───── Alıntı metin ─────

13.1. Namaz
Bektâşîlerde de vardır. Hattâ İmâmlık görevi yapan Bektâşî babaları da olmuştur. Bektâşîler: “Namaz da bizim, niyâz da.. İbâdette gizli, kabahat ta..” derler. Bu sebeple camiye gidip namaz kılmayı sevmezler. Esasen İslâmlıkta, cami’de yoktur. Hz. Muhammed zamanında Mescîd-i Nebevî denilen ufak bir oda vardı. Burası Hz. Muhammed’in ve kendisine yakın olanların oturduğu yerlerden girilen bir kapısı bulunan bir ibadet yeri idi. Hatta, bir zaman, Hz. Muhammed’in, Hz. Alî’nin kapısı hariç diğerlerinin Mescîde açılan kapılarını kapattırdığı da meşhurdur. Buna “Sedd-il-ebvâb” yani kapıların kapatılması olayı derler.
Yani Hz. Muhammed zamanında toplu olarak ibadet edilen bir yer denilebilecek olan bu Mescîd-i Nebevî bir cami’değil, bir evin içinde bulunan ve o ev halkının ibâdetine ayrılmış olan bir yerdi.
Yine bir olay:
Bilinmektedir ki: Hz. Muhammed’in hoşuna gider diye yaptırılmış olan bir cami’ yapısını, Resûl-ullâh yıktırmıştır. Bir softaya bunu söyleyince Fakîr’e şöyle demişti: “Evet doktor bey, buyurduğunuz doğru ama, bu cami’ kiliseye benziyormuş da ondan yıktırmışlar.”
“Gerçekten kilise olarak kullanılmış, sonradan cami’ haline getirilmiş bunca ibadethane varken, bu cami’ yıktırma olayına böyle bir kiliseye benzeme kulpu uydurmak elbette pek çocukça ve bilgisizcedir.” dedim ve güldüm, geçtim. Her neyse, biz konumuza dönelim:
Bektâşîler, bütün mistikler gibi riyâdan hoşlanmazlar. Bakın, görün, ben de namaza geldim, der gibi el-âlem içinde namaz kılmayı riyâkârane bir gösteriş sayarlar.

───── Veri kayıtları ─────

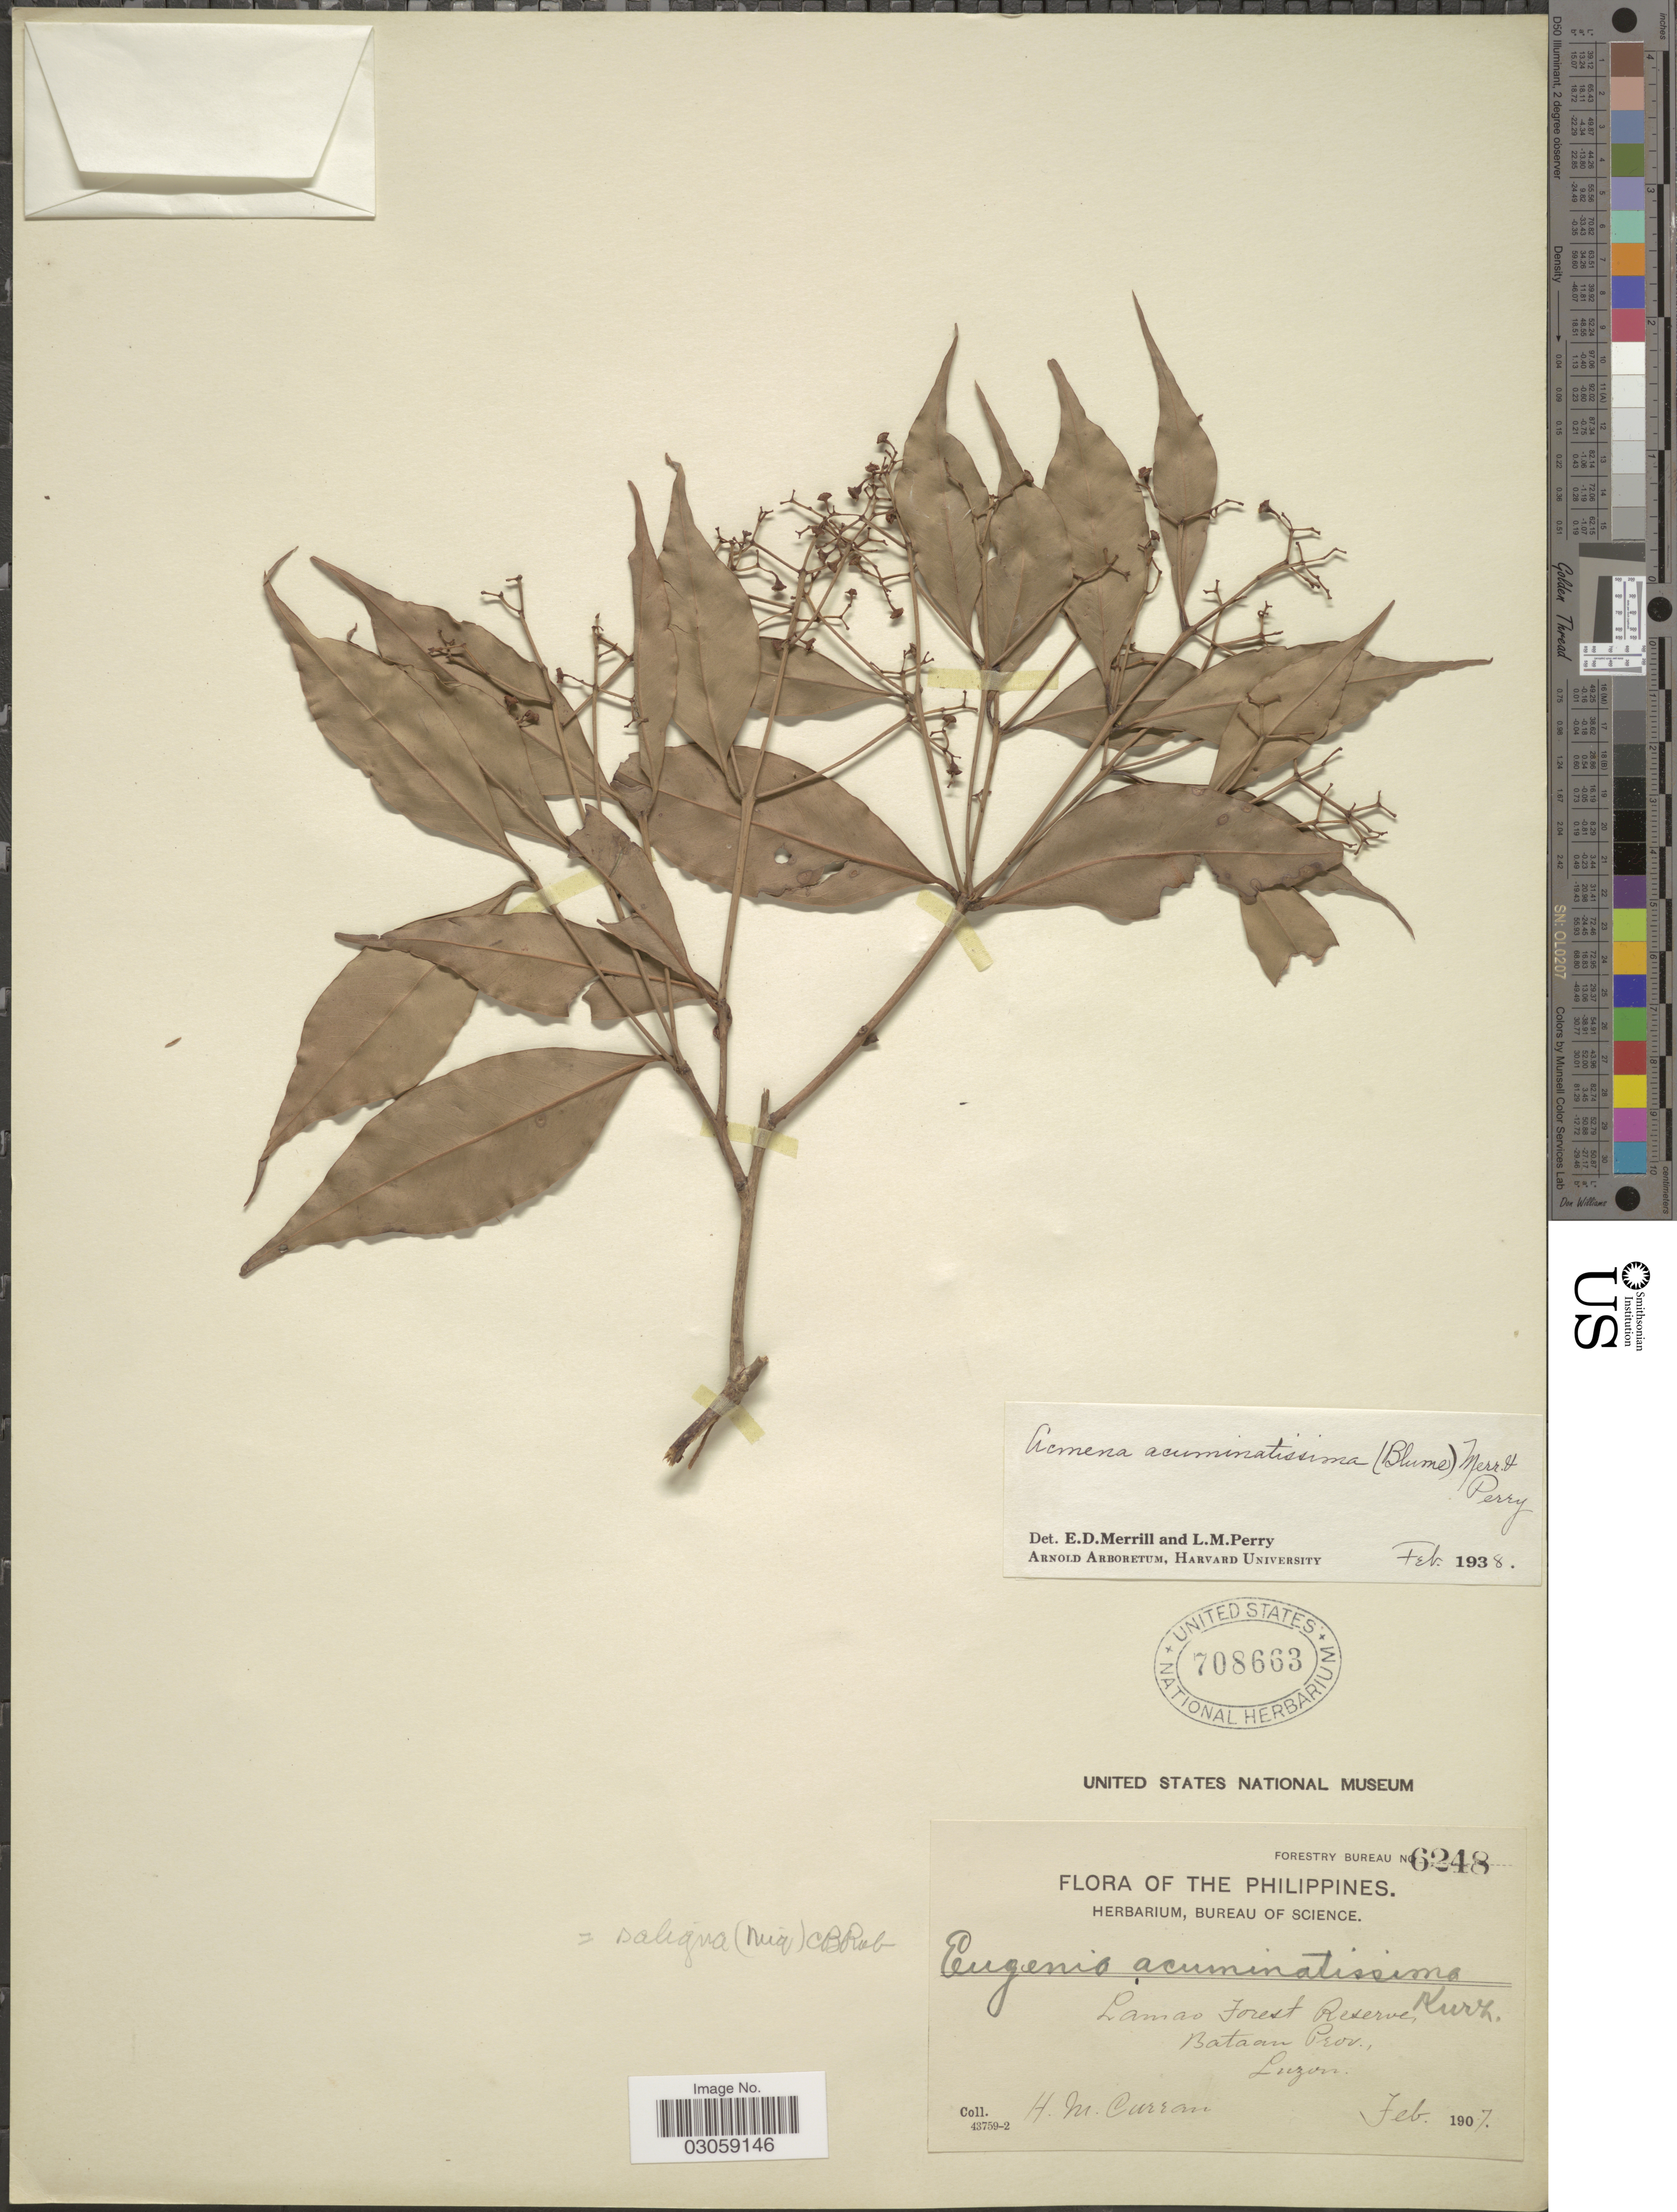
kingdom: Plantae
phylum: Tracheophyta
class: Magnoliopsida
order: Myrtales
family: Myrtaceae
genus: Syzygium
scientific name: Syzygium acuminatissimum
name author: (Blume) DC.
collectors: H. M. Curran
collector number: Forestry Bureau 6248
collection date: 1907-02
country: Philippines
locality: Lamao Forest Reserve, Bataan Prov., Luzon.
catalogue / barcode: US 708663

─────

Görev A = Namazla ilgili metni iki cümleyle özetleyin.
Görev B = Namazla ilgili metinde “13.1. Namaz” sözleriyle başlayıp “kapatılması olayı derler.” sözlerine kadar giden kısmı hiç değiştirmeden yeniden yazın.

Cevap A = Bektâşîler ibadetin gizli yapılmasını istedikleri için camiye gidip namaz kılmayı sevmezler ve herkesin içinde namaz kılmayı riyâkârca bir gösteriş sayarlar. Metne göre Hz. Muhammed zamanındaki Mescîd-i Nebevî bir cami değil, bir evin içinde o ev halkının ibadetine ayrılmış bir yerdi.

Cevap B =
13.1. Namaz
Bektâşîlerde de vardır. Hattâ İmâmlık görevi yapan Bektâşî babaları da olmuştur. Bektâşîler: “Namaz da bizim, niyâz da.. İbâdette gizli, kabahat ta..” derler. Bu sebeple camiye gidip namaz kılmayı sevmezler. Esasen İslâmlıkta, cami’de yoktur. Hz. Muhammed zamanında Mescîd-i Nebevî denilen ufak bir oda vardı. Burası Hz. Muhammed’in ve kendisine yakın olanların oturduğu yerlerden girilen bir kapısı bulunan bir ibadet yeri idi. Hatta, bir zaman, Hz. Muhammed’in, Hz. Alî’nin kapısı hariç diğerlerinin Mescîde açılan kapılarını kapattırdığı da meşhurdur. Buna “Sedd-il-ebvâb” yani kapıların kapatılması olayı derler.